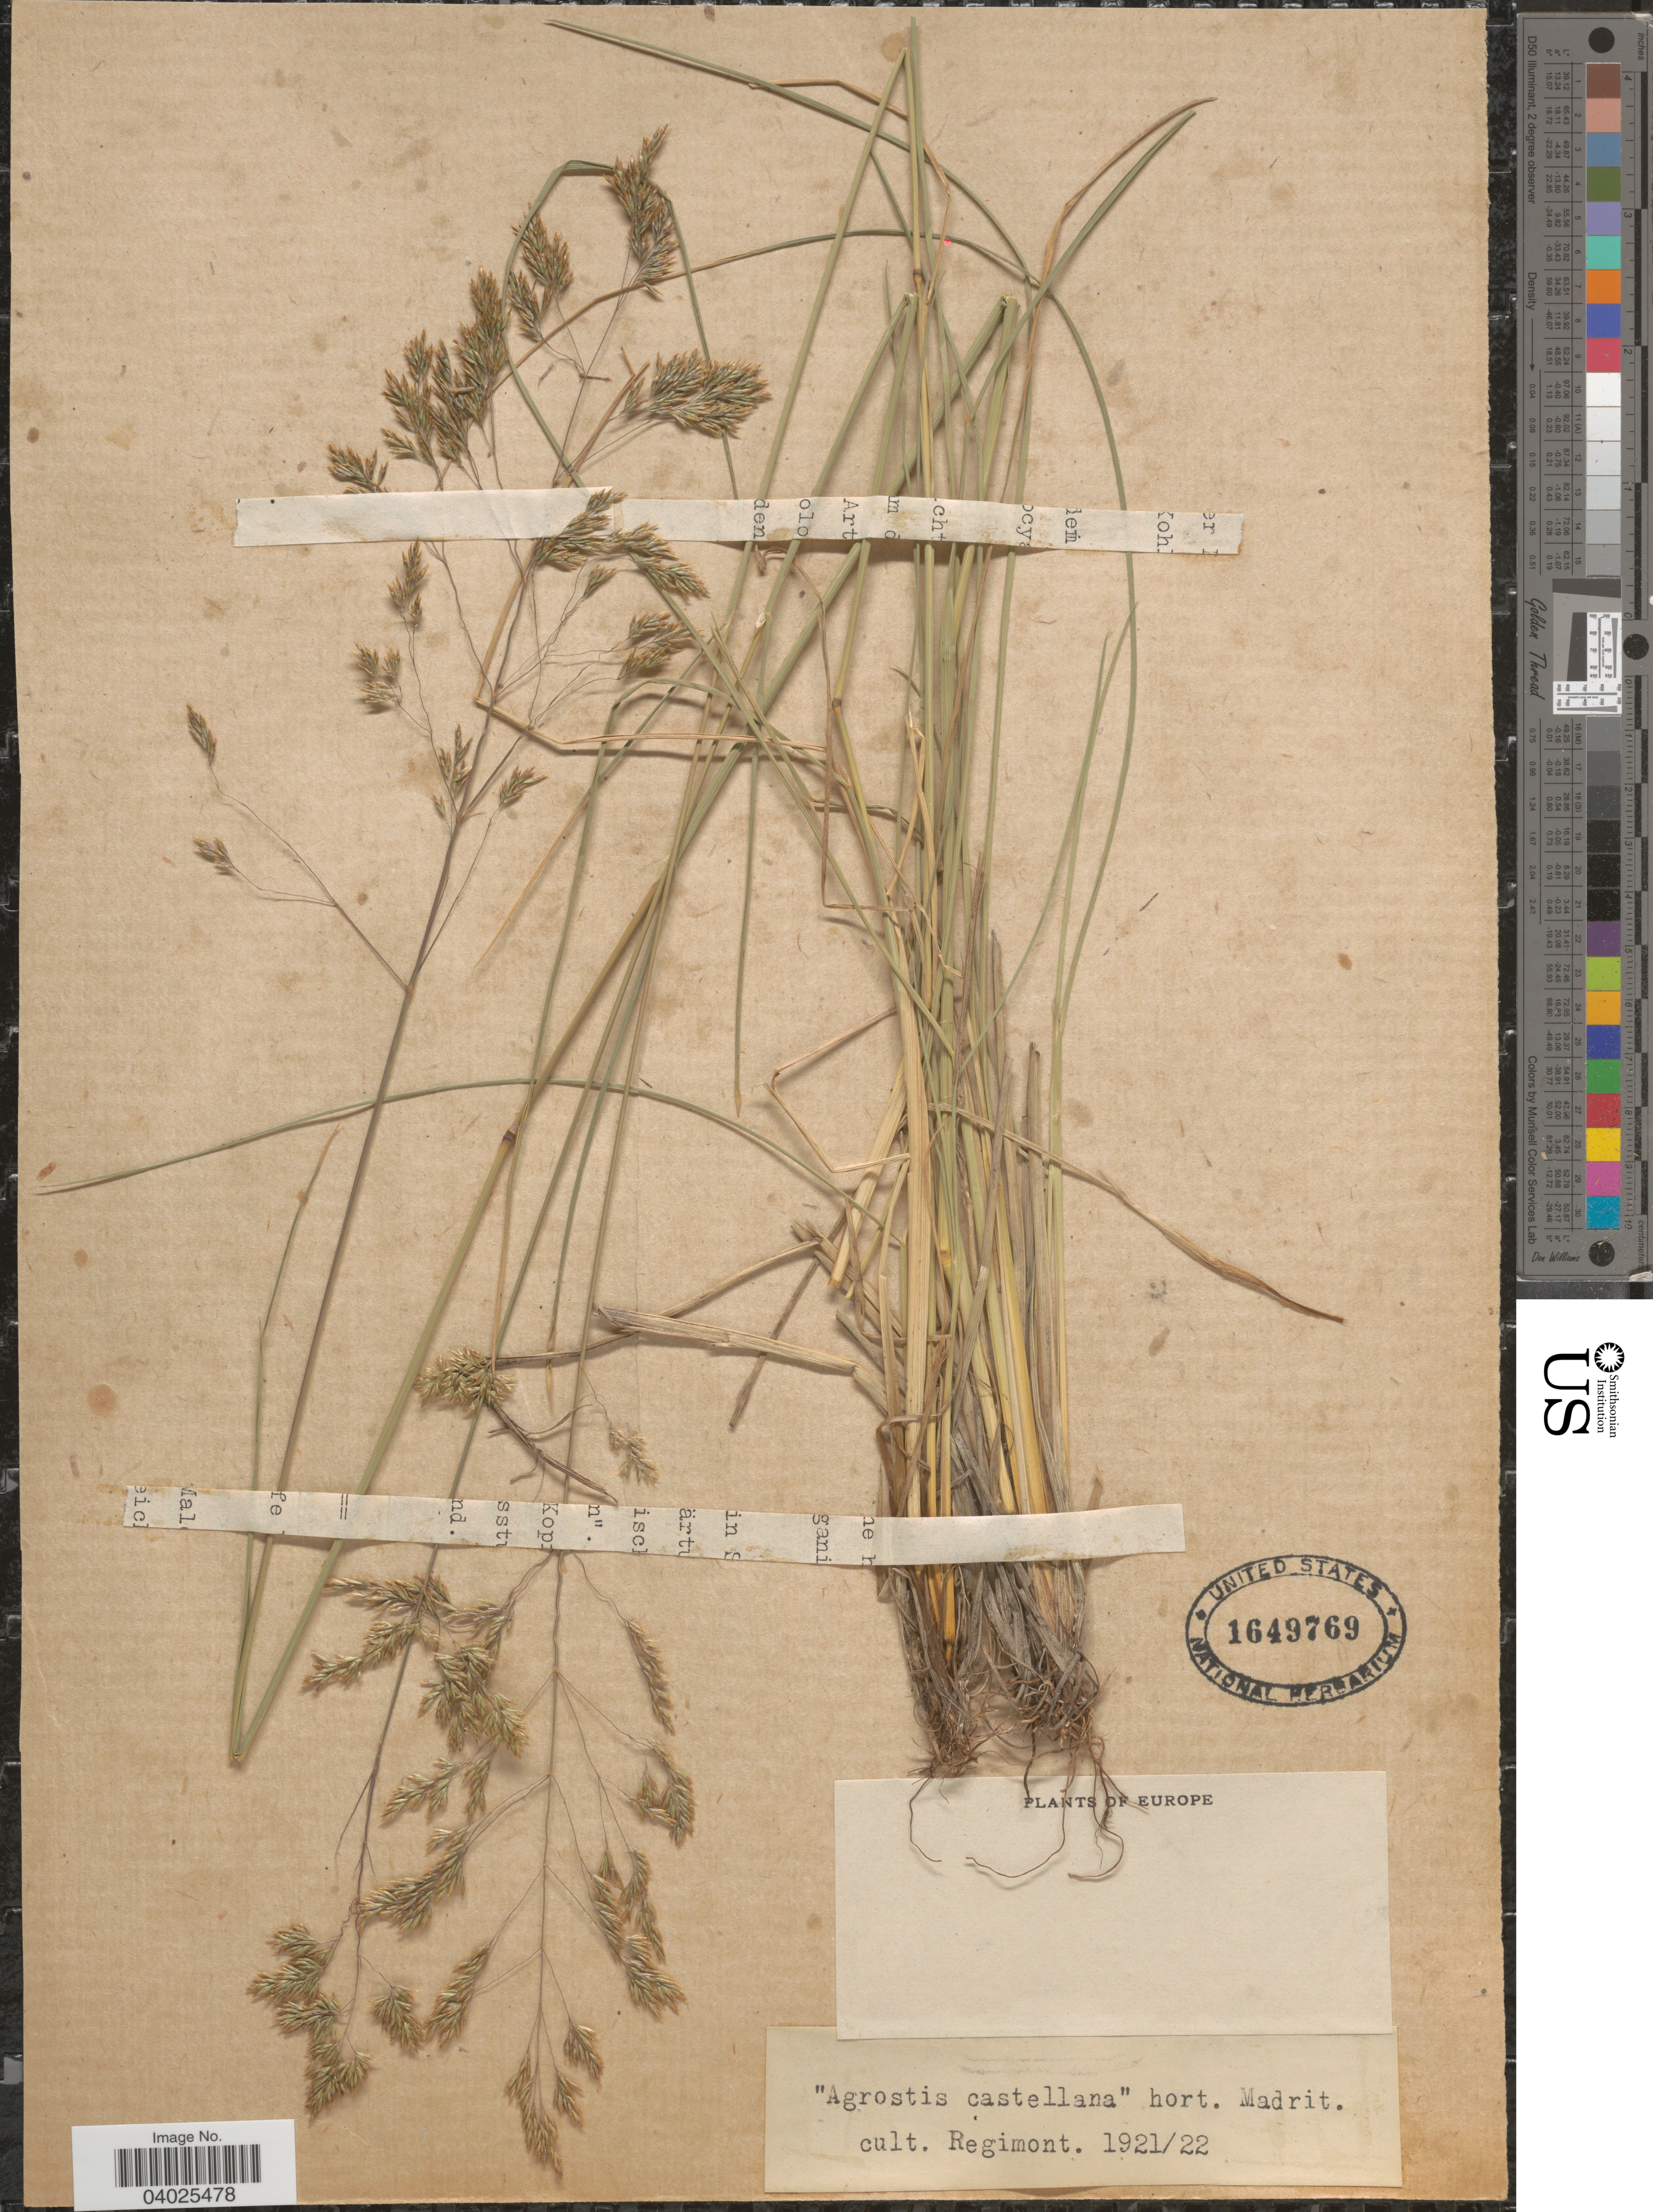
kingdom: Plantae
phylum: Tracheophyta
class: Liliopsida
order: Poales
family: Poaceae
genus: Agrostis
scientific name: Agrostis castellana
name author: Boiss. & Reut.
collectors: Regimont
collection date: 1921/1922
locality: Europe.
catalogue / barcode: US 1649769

━━━━━━━━━━━━━━━━━━━━━━━━━━━━━━

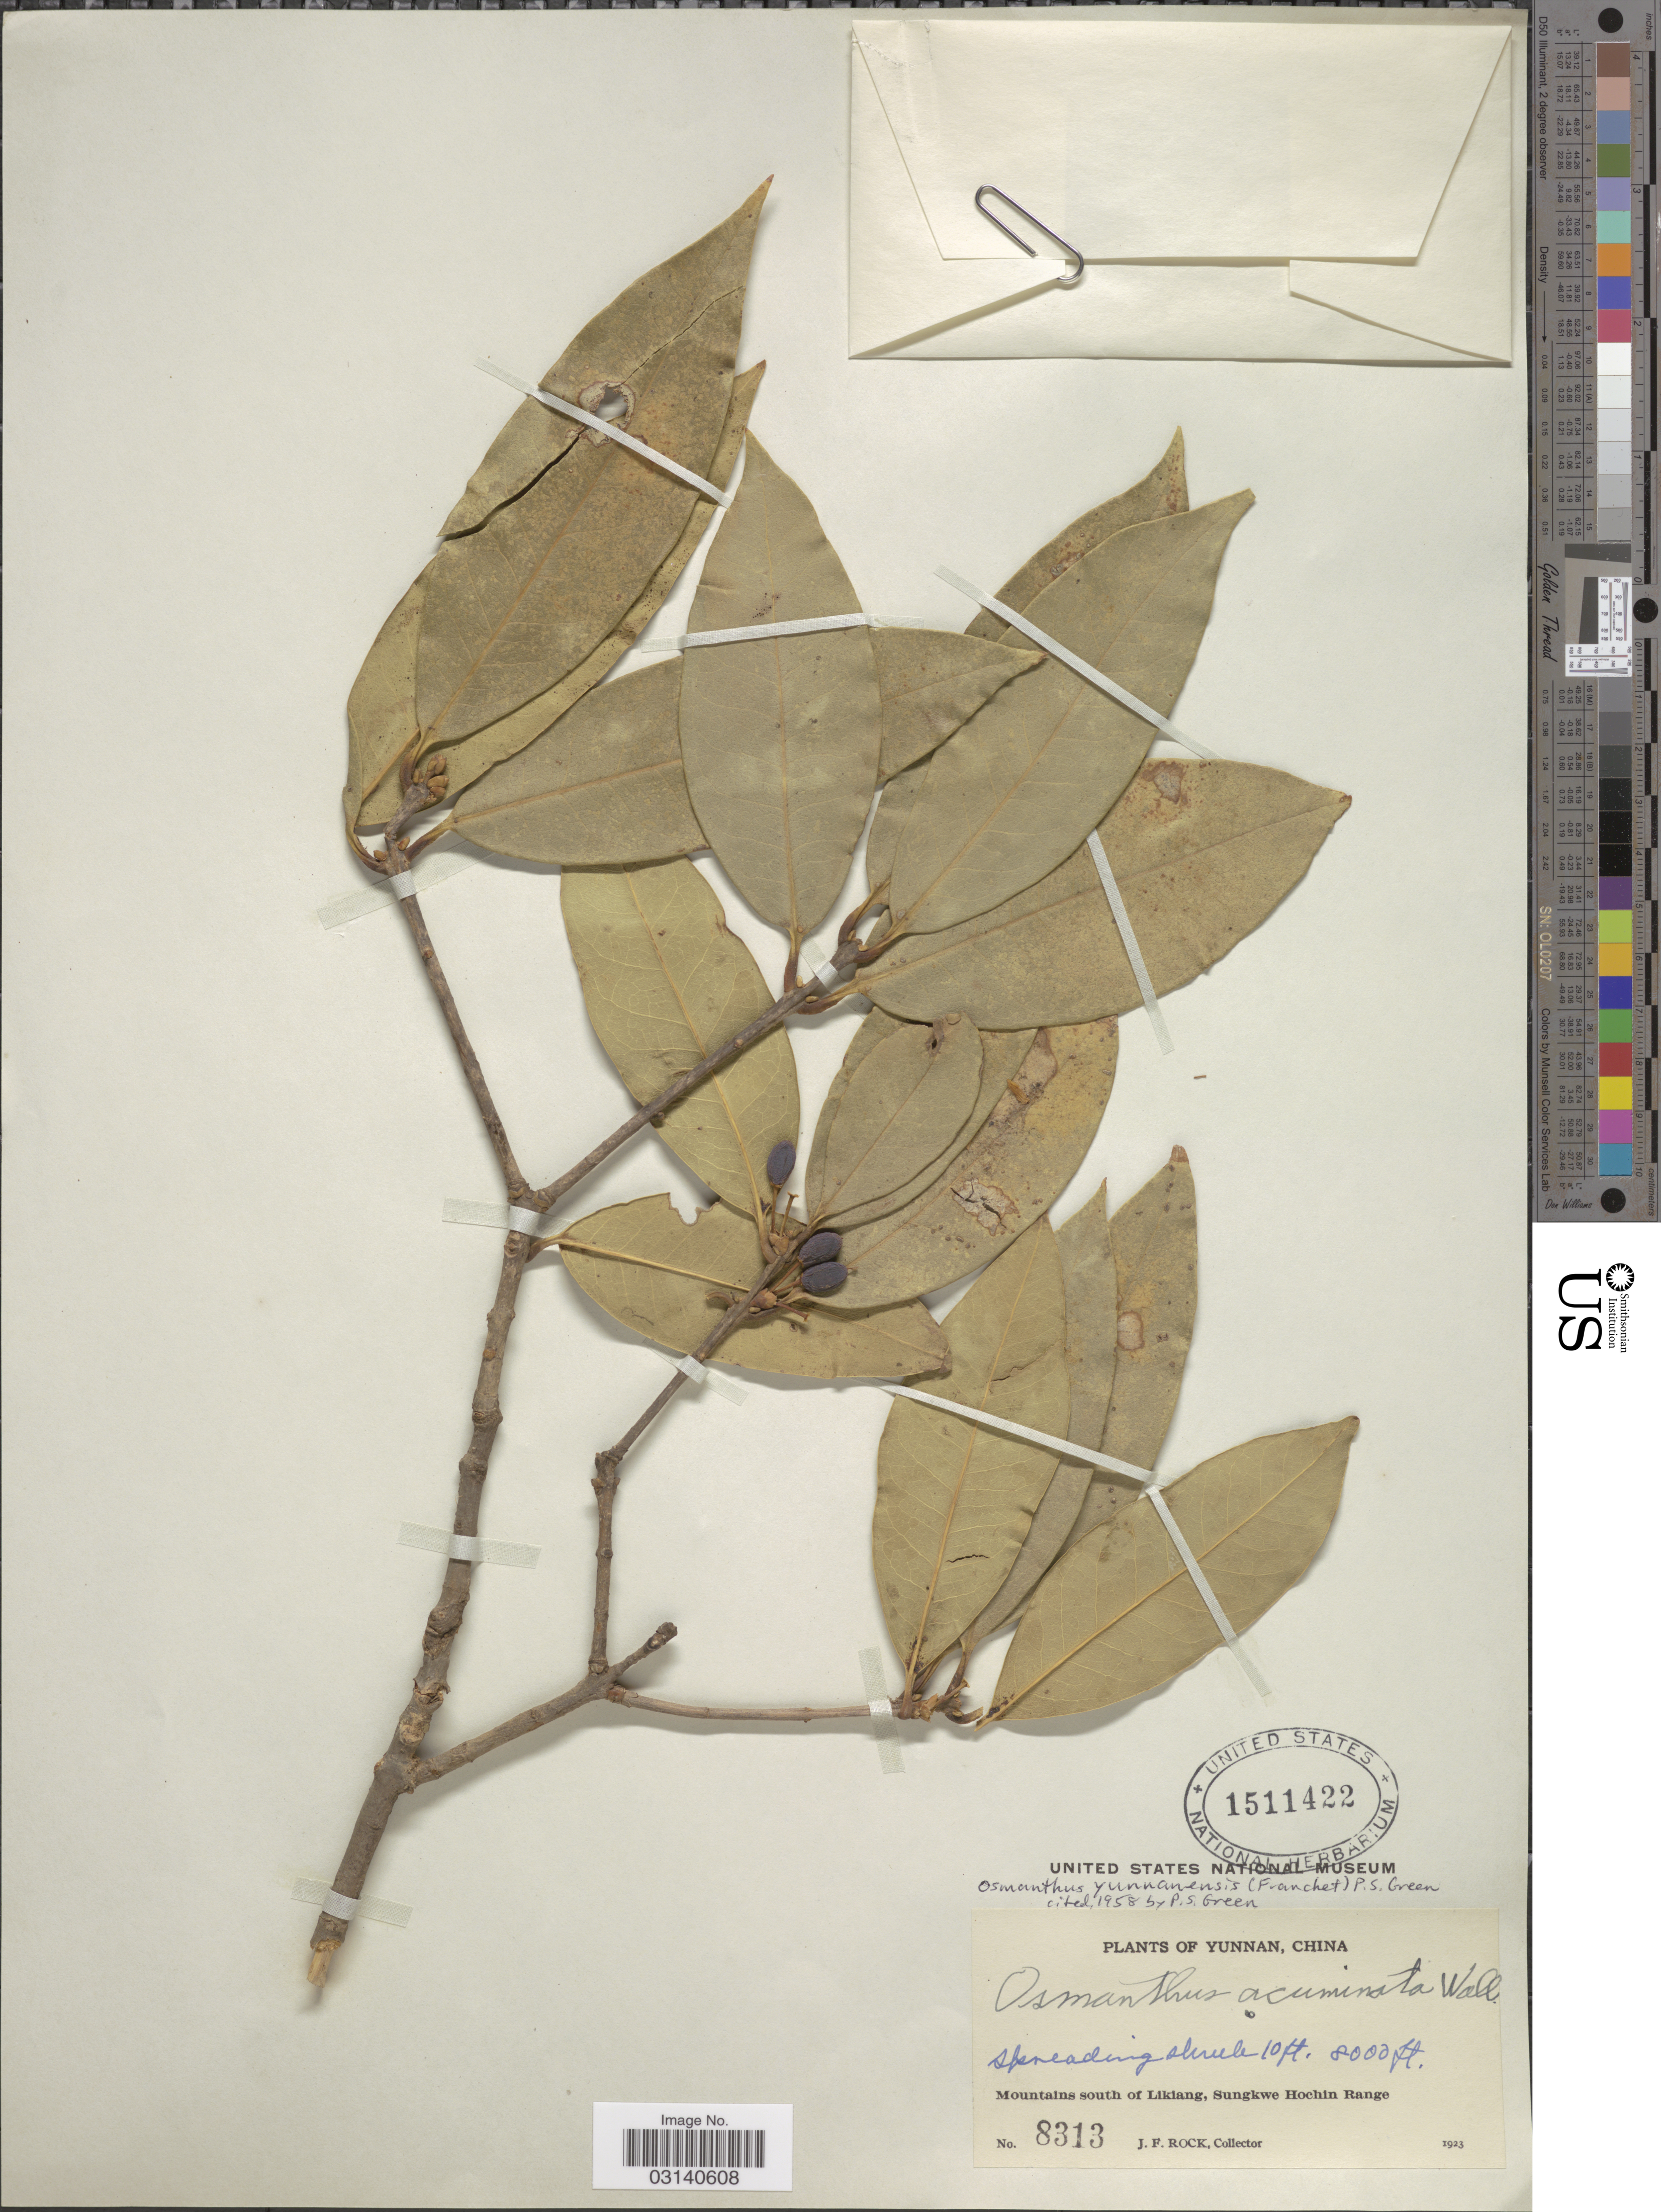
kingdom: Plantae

━━━━━━━━━━━━━━━━━━━━━━━━━━━━━━

Copy out everything in the records from the line containing "scientific name: Agrostis castellana" down to the line containing "locality: Europe.", both of those lines included.

• [Written reply]
scientific name: Agrostis castellana
name author: Boiss. & Reut.
collectors: Regimont
collection date: 1921/1922
locality: Europe.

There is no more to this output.